[What needs to be done]: Pick out and copy every line below that has the word "Table".

[Data provided]:
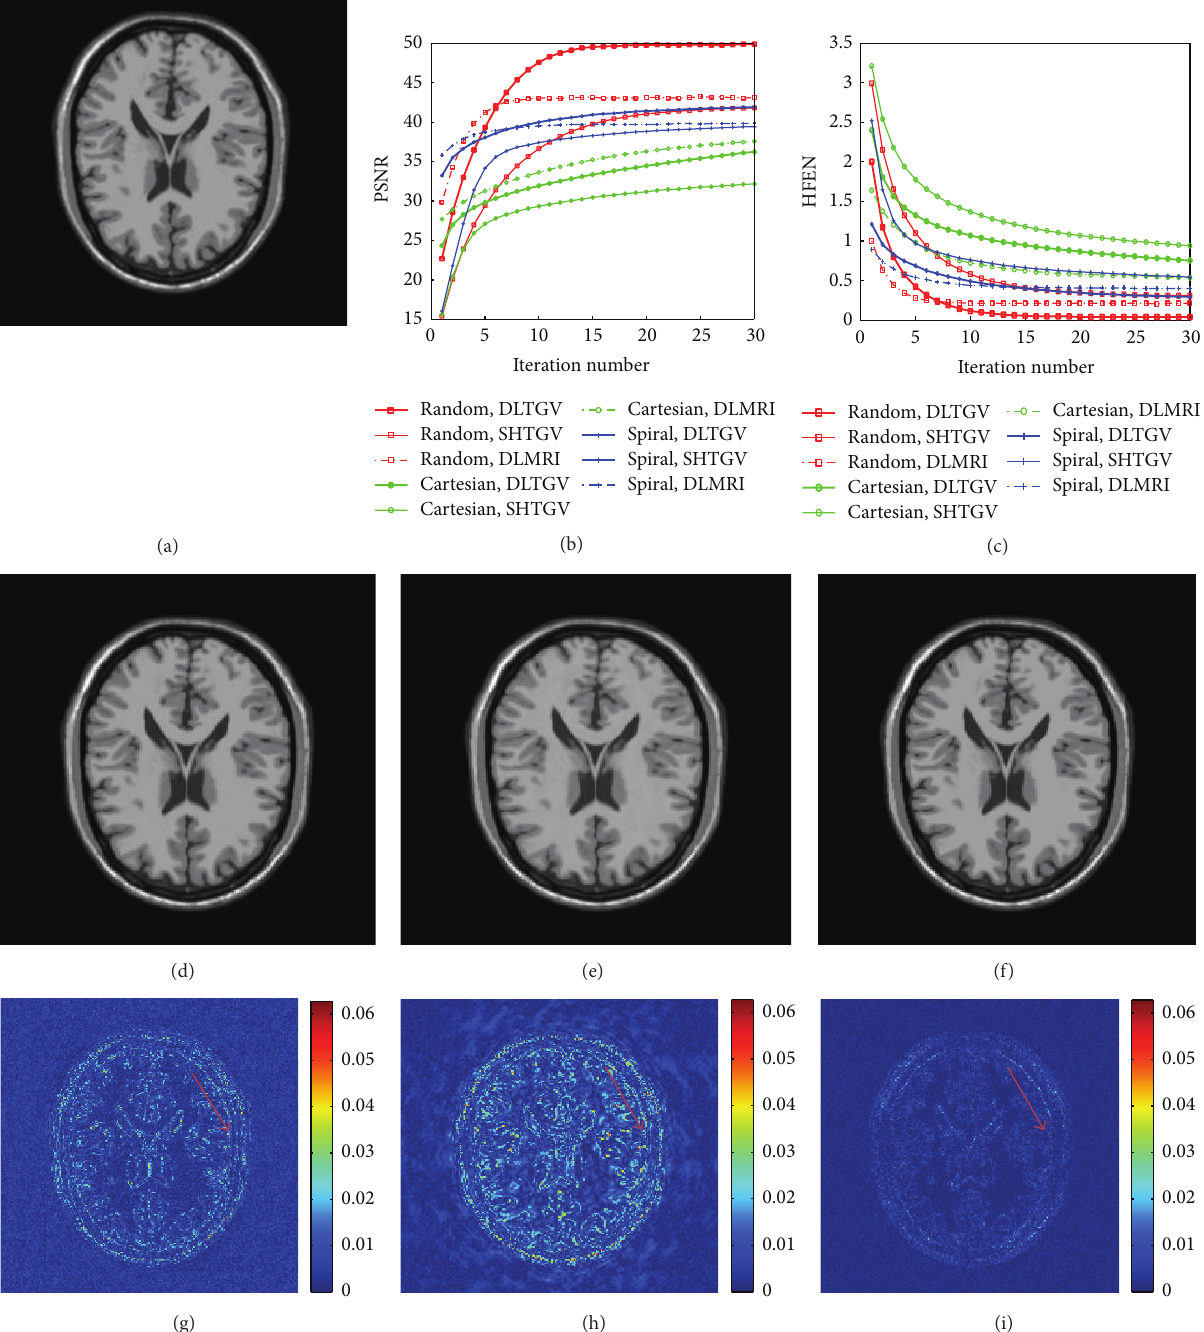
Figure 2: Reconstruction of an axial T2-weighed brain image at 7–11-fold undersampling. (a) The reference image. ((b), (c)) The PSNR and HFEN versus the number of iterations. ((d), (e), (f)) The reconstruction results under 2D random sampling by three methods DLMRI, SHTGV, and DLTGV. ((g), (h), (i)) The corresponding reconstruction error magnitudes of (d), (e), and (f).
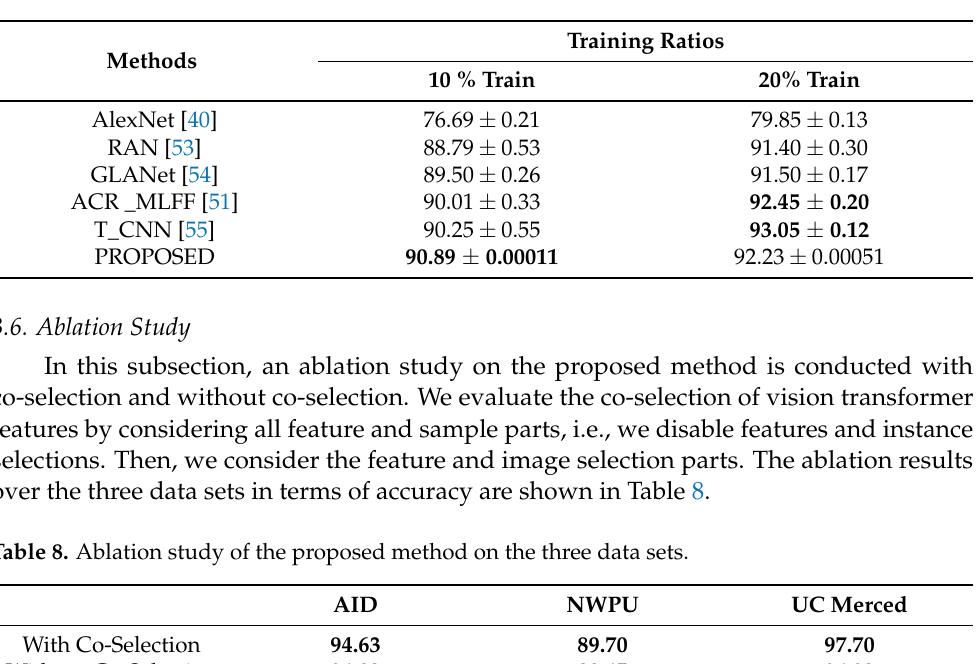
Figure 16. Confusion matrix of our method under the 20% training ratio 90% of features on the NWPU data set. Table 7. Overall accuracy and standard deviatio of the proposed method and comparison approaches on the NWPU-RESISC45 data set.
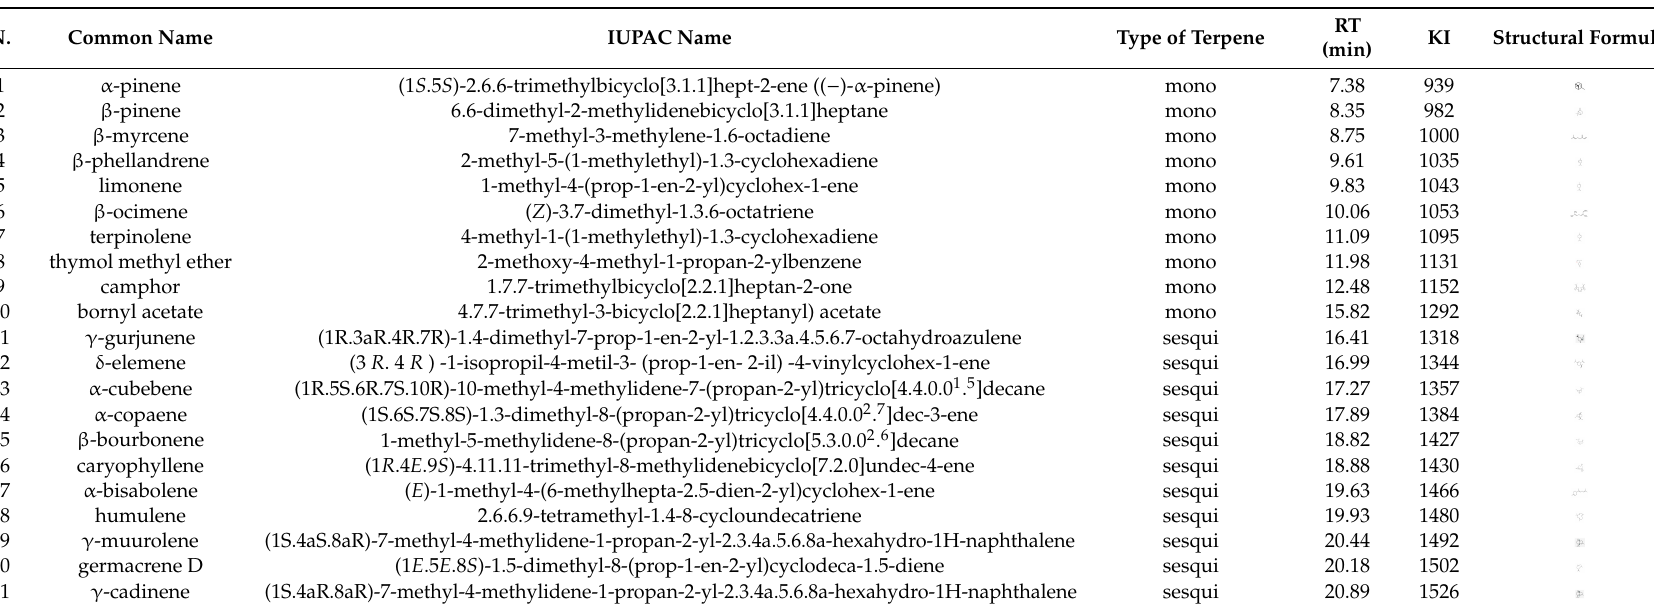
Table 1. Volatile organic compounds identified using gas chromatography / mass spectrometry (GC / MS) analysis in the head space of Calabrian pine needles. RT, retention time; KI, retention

[Solved exercise]:
Figure 16. Confusion matrix of our method under the 20% training ratio 90% of features on the NWPU data set. Table 7. Overall accuracy and standard deviatio of the proposed method and comparison approaches on the NWPU-RESISC45 data set.
Table 1. Volatile organic compounds identified using gas chromatography / mass spectrometry (GC / MS) analysis in the head space of Calabrian pine needles. RT, retention time; KI, retention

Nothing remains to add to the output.